I never seem to scan any of my art and when I do I'm not even sure I pick the right stuff. But here's what I'm working on lately...
This is some rough art for a new comic I'm working on. I've been doing pencils on some layout paper from where I work. It's a small print shop which still does some paste-up (actually, to my embarrassment/horror they still do a lot of it)! They have these awesome 11x17 pages with blue line boxes for every inch and pica. I draw on the back and can just see hints of the blue lines through the paper so I can better eyeball my straight lines and try to eliminate using a straight edge. One of the pages has the main lines already inked.

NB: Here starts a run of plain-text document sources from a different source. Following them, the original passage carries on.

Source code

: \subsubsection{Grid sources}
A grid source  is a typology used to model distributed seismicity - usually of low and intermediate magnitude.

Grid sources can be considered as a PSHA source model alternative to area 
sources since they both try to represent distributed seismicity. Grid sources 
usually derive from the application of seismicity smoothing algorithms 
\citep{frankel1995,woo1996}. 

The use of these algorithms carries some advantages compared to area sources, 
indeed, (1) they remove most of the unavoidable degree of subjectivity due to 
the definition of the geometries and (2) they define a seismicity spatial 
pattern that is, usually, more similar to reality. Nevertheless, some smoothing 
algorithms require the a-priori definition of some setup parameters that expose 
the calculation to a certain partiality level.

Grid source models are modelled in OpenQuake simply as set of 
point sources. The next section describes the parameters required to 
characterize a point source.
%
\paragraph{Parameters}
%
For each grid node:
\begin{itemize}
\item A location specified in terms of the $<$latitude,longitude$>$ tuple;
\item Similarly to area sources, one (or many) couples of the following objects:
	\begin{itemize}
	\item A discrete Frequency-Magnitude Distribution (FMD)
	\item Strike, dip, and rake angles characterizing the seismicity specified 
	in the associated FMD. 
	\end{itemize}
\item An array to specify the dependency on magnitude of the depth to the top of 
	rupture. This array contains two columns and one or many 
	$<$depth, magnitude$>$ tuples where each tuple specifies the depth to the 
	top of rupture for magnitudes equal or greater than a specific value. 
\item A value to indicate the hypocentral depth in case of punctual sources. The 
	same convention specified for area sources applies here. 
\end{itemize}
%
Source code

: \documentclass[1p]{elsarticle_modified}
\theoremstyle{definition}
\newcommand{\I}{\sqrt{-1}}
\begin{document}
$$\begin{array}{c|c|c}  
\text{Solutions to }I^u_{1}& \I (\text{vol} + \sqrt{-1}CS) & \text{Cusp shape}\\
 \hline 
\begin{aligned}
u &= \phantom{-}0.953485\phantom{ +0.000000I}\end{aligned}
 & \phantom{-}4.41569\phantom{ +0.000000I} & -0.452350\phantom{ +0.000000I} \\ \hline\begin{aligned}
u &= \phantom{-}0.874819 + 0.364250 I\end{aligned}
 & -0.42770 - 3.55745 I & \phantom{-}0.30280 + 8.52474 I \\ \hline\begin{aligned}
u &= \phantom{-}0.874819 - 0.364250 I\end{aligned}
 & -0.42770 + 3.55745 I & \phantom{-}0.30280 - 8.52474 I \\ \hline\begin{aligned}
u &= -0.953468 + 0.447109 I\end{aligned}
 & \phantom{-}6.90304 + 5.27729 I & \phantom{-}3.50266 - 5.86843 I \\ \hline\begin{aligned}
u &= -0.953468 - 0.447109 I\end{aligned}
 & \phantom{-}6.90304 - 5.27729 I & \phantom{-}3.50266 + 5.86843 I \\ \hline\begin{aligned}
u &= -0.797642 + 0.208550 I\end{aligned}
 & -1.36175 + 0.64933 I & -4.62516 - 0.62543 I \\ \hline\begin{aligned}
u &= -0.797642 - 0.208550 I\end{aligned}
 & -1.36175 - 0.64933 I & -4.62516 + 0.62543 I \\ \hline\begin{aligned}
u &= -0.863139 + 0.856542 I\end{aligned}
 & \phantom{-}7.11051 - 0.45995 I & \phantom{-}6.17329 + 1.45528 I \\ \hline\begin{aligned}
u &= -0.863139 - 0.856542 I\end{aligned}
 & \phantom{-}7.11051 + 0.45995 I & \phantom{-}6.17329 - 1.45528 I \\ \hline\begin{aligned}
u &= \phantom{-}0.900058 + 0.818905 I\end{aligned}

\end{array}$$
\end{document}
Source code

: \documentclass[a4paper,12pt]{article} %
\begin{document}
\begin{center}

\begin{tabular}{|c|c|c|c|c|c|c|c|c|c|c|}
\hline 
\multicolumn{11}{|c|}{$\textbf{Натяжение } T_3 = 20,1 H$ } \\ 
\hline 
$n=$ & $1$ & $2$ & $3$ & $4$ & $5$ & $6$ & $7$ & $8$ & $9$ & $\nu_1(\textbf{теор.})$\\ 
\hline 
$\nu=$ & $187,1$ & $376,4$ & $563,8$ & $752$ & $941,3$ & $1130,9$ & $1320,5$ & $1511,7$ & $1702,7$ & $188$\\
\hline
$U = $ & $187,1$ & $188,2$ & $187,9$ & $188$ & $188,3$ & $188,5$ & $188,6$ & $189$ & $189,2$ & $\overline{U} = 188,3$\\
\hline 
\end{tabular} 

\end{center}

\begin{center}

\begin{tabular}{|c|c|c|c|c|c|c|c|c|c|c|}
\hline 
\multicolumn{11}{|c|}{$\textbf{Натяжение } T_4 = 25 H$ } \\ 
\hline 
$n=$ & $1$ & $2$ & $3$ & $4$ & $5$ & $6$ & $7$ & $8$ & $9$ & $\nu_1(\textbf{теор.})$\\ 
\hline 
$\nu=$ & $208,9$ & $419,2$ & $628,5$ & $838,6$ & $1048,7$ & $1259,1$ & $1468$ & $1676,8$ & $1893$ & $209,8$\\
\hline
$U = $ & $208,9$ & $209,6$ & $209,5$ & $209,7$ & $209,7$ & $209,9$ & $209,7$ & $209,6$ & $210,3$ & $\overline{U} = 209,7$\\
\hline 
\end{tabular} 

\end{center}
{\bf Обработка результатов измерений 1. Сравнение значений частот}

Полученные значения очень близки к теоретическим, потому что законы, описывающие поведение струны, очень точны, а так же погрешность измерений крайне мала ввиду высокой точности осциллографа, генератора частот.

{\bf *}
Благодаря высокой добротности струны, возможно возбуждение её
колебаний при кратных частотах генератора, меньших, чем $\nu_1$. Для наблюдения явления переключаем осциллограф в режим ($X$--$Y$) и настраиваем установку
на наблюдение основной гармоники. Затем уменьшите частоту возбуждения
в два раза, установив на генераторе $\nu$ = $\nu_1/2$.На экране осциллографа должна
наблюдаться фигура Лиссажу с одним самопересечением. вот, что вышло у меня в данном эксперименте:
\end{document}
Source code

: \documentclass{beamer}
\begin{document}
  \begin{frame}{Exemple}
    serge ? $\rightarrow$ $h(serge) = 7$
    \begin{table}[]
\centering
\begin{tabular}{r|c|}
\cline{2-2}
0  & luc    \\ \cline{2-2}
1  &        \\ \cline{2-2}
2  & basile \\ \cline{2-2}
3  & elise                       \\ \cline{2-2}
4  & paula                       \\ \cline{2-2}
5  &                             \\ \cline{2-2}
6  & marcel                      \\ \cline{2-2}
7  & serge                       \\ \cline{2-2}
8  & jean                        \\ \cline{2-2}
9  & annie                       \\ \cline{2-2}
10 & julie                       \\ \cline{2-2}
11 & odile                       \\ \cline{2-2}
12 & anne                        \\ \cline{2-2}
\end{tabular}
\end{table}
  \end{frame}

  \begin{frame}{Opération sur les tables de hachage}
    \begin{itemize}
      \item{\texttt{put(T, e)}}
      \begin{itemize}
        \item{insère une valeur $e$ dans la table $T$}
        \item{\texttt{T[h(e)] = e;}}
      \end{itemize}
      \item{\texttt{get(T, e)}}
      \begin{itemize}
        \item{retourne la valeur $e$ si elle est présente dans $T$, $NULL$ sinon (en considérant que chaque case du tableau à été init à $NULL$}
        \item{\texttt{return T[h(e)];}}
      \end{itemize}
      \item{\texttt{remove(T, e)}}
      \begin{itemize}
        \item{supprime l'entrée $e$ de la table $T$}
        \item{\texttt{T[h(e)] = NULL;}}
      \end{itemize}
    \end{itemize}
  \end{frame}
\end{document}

On this project my goal is to just let my art be ugly and gritty- it fits the ugly nature of the story which really tries to get at the core of the decay of morality in our society (and I don't mean that in the conservative God and gays sense but in the liberals- look how the rich are fucking us all- sense). Our model is Poe's "The Masque of the Red Death." One of my problems as an artist is that I try to polish the turd and draw too "clean." I get tight and attempt to draw too much like Charles Burns or Dan Clowes instead of Paul Pope or Eddie Campbell- guys who embrace their stray marks and construction lines. I need to try to draw like Gilbert Hernandez instead of Jaime Hernandez.
I like that you want your art to ugly and gritty--it's what i go for too. many of my characters are average-looking and even unattractive, done that way deliberately counteract all the comics loaded with overly beautiful people. I want to see more of your stuff.
ReplyDeleteThanks for the feedback. Yeah, I like the juxtaposition of beauty and ugliness to make each have more impact than it would on its own. This story is pretty raw so I'm trying to push the grotesque aspects even more than usual.